BY Dale McFarland in Reviews | 05 MAY 99
Featured in
Issue 46

Martin Boyce

D
BY Dale McFarland in Reviews | 05 MAY 99

Like an archaeologist or cultural anthropologist, Martin Boyce unearths and reinterprets Modernist design. Appropriating classic furniture of the 40s and 50s, he sets about exposing the ultimate failure of an idea that was at least in part based on the utopian egalitarianism of 'good design' being available to all, not just to those wealthy enough to afford it. The works in this exhibition seem to mock the apparent impossibility of this notion, but as reflections on lost opportunities and unfulfilled good intentions, they also have an elegiac quality. Boyce treats his subject as both an artefact of a recent but deluded past and as a symbol of an anxious desire to keep the outside world at bay.

On the ground floor of the gallery, Boyce has presented a series of photographs of chairs by Charles and Ray Eames and Arne Jacobsen. Each image is almost identical - only the chair is changed. Double Red Disaster (in advance) (1999) shows a pair of elegant red leather and chrome chairs designed by the Eameses in the early 50s, jammed beneath a door handle, their front legs lifted from the ground - a makeshift and somewhat ineffectual barrage against intrusion. It's an almost cinematic image of panic, but also incredibly static, as are the other works in the series: Double Black disaster (in advance) and Red Disaster (in advance) (both 1999). But the photographs are a little too didactic to imply calamity, their bloodlessness alluding to a threat that is presumed rather than actual; a creeping paranoia about what's on the other side of the door.

A work in the basement imitates an exhibit from an ethnographic museum: Now I've Got Real Worry (mask & L-bar) (1998) looks like an object fashioned from miscellaneous junk that might be venerated by a mysterious and primitive cargo cult. However, the weirdly expressionless mask is created from a leg splint designed by the Eameses for wounded sailors of the US navy in 1943, while its accompanying metal rod, which resembles a ceremonial baton, is part of an Eames storage unit. The apparent exoticism is replaced by the ultra sophistication of what have become iconic objects of 20th-century design. These are contemporary fetishes, objects that symbolise refined taste and a particularly unmagical awareness of current trends in home decoration.

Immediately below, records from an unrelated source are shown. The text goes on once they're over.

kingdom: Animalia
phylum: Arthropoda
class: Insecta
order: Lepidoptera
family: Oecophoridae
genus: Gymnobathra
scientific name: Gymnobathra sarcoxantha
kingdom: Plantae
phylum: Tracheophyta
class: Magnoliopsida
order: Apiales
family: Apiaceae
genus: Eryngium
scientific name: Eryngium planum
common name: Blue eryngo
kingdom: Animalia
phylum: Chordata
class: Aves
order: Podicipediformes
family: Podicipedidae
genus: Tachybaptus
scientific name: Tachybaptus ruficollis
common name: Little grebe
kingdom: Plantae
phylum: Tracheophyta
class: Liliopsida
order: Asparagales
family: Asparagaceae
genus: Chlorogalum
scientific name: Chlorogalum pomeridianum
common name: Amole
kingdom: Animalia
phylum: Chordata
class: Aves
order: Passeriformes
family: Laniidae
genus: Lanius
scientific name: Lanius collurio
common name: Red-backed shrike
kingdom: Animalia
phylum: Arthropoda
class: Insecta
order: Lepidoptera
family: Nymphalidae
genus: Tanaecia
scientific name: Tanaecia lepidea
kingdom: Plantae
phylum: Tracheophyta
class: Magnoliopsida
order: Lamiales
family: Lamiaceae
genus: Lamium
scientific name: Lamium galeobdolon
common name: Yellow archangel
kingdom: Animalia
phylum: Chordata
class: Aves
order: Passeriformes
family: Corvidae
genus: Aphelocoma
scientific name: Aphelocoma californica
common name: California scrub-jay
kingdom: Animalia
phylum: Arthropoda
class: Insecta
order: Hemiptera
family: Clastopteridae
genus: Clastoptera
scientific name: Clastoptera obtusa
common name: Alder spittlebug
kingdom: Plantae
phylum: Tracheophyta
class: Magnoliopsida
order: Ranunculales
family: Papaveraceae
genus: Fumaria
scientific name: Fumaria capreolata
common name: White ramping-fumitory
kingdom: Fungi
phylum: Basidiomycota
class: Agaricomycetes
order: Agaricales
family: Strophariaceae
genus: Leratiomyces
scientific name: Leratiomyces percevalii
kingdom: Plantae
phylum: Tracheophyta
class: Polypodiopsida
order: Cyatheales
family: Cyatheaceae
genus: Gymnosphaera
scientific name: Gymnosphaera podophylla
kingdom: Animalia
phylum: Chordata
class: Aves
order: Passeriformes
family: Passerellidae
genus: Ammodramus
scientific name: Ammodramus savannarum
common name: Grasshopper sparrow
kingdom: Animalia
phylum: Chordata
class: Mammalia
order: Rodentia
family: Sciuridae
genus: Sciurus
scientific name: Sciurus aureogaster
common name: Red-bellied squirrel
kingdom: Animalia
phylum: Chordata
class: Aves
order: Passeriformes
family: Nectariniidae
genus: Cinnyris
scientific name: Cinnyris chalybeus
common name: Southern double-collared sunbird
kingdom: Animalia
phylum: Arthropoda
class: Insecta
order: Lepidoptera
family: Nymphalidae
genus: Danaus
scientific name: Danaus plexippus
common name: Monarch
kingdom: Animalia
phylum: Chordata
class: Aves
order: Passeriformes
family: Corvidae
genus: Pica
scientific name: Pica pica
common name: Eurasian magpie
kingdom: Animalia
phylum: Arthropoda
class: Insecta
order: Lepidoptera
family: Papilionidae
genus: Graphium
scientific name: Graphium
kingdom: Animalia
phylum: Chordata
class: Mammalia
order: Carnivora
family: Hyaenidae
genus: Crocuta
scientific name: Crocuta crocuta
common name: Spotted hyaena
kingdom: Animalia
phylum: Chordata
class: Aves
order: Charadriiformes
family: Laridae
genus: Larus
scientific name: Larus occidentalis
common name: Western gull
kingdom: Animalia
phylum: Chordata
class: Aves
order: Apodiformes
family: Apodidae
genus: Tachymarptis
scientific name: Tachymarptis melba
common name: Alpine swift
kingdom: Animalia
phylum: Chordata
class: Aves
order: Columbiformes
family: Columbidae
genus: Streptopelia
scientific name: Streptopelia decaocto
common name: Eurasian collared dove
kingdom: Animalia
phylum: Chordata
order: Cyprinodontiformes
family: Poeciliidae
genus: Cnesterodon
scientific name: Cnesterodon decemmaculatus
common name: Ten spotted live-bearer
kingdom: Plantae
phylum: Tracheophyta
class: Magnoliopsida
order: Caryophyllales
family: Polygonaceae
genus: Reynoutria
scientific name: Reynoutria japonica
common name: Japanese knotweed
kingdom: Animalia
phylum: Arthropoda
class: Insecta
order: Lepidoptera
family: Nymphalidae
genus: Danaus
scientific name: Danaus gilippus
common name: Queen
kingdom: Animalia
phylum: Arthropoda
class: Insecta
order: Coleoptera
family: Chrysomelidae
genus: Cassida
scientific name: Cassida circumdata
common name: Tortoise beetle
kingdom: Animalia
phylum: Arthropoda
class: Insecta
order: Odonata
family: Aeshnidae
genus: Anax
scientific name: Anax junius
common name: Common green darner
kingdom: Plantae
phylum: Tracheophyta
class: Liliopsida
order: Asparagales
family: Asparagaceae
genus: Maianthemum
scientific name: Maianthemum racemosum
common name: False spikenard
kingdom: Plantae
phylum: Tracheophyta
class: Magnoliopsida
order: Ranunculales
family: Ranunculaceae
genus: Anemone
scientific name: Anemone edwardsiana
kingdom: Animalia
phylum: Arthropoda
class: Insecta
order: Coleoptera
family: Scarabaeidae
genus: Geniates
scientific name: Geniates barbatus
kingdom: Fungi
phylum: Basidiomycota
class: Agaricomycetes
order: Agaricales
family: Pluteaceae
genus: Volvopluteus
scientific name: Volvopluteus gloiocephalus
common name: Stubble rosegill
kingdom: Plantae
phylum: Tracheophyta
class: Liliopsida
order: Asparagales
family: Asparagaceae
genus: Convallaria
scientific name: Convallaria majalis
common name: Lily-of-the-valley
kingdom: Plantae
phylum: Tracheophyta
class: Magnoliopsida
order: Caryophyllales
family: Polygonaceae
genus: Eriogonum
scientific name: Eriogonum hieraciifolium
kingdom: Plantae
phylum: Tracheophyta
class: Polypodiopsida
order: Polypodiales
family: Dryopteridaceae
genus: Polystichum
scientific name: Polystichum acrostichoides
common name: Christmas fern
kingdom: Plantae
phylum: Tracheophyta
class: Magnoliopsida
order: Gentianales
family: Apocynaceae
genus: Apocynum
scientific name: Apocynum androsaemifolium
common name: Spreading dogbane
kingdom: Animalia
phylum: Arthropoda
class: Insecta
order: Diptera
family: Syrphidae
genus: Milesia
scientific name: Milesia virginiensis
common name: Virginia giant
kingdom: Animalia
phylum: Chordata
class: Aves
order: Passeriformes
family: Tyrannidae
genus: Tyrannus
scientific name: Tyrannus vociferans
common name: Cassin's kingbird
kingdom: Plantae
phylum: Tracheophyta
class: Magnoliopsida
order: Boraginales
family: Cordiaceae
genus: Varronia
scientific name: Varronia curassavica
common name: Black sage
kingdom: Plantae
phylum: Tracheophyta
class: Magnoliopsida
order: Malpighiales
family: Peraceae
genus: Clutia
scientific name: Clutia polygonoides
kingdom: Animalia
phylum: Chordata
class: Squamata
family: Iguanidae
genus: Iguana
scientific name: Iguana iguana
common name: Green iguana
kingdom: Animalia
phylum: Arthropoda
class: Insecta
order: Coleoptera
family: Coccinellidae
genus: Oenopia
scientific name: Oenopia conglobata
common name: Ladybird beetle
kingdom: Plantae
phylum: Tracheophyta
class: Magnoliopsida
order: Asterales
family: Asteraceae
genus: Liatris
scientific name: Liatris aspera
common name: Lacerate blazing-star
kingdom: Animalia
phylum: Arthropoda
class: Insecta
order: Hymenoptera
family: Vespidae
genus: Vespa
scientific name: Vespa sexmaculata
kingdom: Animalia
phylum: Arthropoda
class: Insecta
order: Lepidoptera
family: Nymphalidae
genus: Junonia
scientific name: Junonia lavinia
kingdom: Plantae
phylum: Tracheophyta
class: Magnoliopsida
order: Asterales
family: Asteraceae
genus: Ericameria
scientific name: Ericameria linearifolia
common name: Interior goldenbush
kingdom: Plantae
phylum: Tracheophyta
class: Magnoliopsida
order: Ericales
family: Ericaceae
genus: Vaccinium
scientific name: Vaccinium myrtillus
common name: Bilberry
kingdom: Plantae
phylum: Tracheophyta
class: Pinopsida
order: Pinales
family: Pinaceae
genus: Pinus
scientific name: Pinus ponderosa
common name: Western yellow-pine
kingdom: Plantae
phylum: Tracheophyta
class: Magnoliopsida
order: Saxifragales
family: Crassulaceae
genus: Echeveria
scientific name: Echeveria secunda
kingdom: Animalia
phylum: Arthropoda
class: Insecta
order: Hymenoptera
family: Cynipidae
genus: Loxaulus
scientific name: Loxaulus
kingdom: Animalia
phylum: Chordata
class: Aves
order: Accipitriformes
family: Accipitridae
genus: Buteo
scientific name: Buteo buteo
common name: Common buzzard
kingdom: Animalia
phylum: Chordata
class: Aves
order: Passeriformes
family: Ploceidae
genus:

A small, framed screen print of words, House Blessing (1999) on the downstairs wall quotes Joan Didion's The White Album (1979): 'God bless the corners of this house/And bless the lintel best/And bless the hearth and bless the board/And bless each place of rest/And bless each crystal windowpane that lets the/starlight in/And bless each door that opens wide,/to stranger as to kin'. The print looks like a sentimental motto over a country mantlepiece, but its juxtaposition with the other works in the show taints it with insincerity. Its apparent generosity becomes meaningless, framed within a darker view of contemporary domesticity; a desire for separation, remoteness and retreat behind your own four walls, even if they were designed by Charles and Ray Eames.